If we extract the JPG images from those PDF files, we can easily see the difference:

```console
$ pdfimages -j Statement-01234567890-2023-02.pdf OLD
$ pdfimages -j Statement-01234567890-2023-03.pdf NEW
$ ls -1Ush OLD* NEW*
444K OLD-000.jpg
1,8M NEW-000.jpg
$ identifi OLD* NEW*
JPEG TrueColor 8-bit srgb 3.0 (JPEG 90) 2480x3507 pixels 8.7MP (210x297mm 300dpi) TopLeft orientation 450961 bytes: OLD-000.jpg
JPEG TrueColor 8-bit srgb 3.0 (JPEG 100) 2480x3507 pixels 8.7MP (875x1237mm 72dpi) 1782810 bytes: NEW-000.jpg
```

Where [identifi](https://github.com/denilsonsa/small_scripts/blob/master/identifi) is a fancy wrapper around ImageMagick's `identify`.

So, for each 3KB of useful text we are receiving from half megabyte to almost two megabytes… per page! And what's that image? It's just a full-page background. It's such a huge waste of space. We would need a decade of plain text statements to come close to the size of a single month.

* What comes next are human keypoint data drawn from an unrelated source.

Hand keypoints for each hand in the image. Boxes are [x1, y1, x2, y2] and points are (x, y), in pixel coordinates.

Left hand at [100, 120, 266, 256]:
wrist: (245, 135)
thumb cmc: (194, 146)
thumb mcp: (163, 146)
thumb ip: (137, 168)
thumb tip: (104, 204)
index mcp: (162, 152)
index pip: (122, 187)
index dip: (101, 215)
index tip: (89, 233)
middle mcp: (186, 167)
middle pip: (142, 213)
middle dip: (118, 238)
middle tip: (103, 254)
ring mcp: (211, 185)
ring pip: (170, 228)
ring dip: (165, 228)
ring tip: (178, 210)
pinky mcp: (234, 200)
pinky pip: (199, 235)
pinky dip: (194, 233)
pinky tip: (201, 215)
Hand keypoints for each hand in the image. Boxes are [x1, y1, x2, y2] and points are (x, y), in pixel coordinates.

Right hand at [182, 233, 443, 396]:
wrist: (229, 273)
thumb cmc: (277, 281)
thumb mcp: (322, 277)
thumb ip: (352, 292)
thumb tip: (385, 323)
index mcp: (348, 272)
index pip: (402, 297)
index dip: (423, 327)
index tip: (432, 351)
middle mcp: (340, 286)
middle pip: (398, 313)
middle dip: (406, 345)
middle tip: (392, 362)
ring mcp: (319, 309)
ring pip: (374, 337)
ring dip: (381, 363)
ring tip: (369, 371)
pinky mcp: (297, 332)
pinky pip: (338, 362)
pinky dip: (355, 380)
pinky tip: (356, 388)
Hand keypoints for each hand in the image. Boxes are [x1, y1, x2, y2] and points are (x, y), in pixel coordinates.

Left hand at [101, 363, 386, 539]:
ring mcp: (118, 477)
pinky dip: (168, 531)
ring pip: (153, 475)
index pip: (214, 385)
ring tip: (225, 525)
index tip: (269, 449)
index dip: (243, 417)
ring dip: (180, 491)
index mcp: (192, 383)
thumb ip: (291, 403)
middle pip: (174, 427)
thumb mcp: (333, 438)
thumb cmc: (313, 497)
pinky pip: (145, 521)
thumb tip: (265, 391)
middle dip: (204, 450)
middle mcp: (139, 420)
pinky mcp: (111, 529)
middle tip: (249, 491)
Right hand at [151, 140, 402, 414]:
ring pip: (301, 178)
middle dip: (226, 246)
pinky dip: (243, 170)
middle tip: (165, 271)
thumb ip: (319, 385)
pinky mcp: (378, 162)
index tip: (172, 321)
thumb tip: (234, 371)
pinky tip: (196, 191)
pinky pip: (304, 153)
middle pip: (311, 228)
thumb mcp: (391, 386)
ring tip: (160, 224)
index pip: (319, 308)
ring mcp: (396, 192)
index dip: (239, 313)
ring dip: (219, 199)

And why did the size increase? Because they changed the logo at the top, which means someone had to re-create the JPEG image, and the image was exported in the maximum possible quality, even though there is no perceived quality difference to the human eye.

I'm pretty sure the PDF would be noticeably smaller if they used vector graphics. They could even get rid of the subtle circle pattern in the background, as I don't think it serves any real purpose. Just for comparison, the Internet Banking can generate plain boring PDF bank statements (that are hard to parse), and a full year of those statements is around 2 MiB, and those statements have many more pages and more transactions than each credit card statement.

## Project status

I created this code for my own uses. I'm sharing with the world because I
believe more people are in the same situation as me, and more people certainly
want to parse their own bank account statements.

That said, I don't plan on improving this code much. I'll fix it and update it
as much as I need for my own statements. Simple pull requests are welcome.

I cannot promise the API will be stable.

I'm not planning on releasing this on [PyPI](https://pypi.org/). You are free
to fork this project and create a well-maintained version yourself.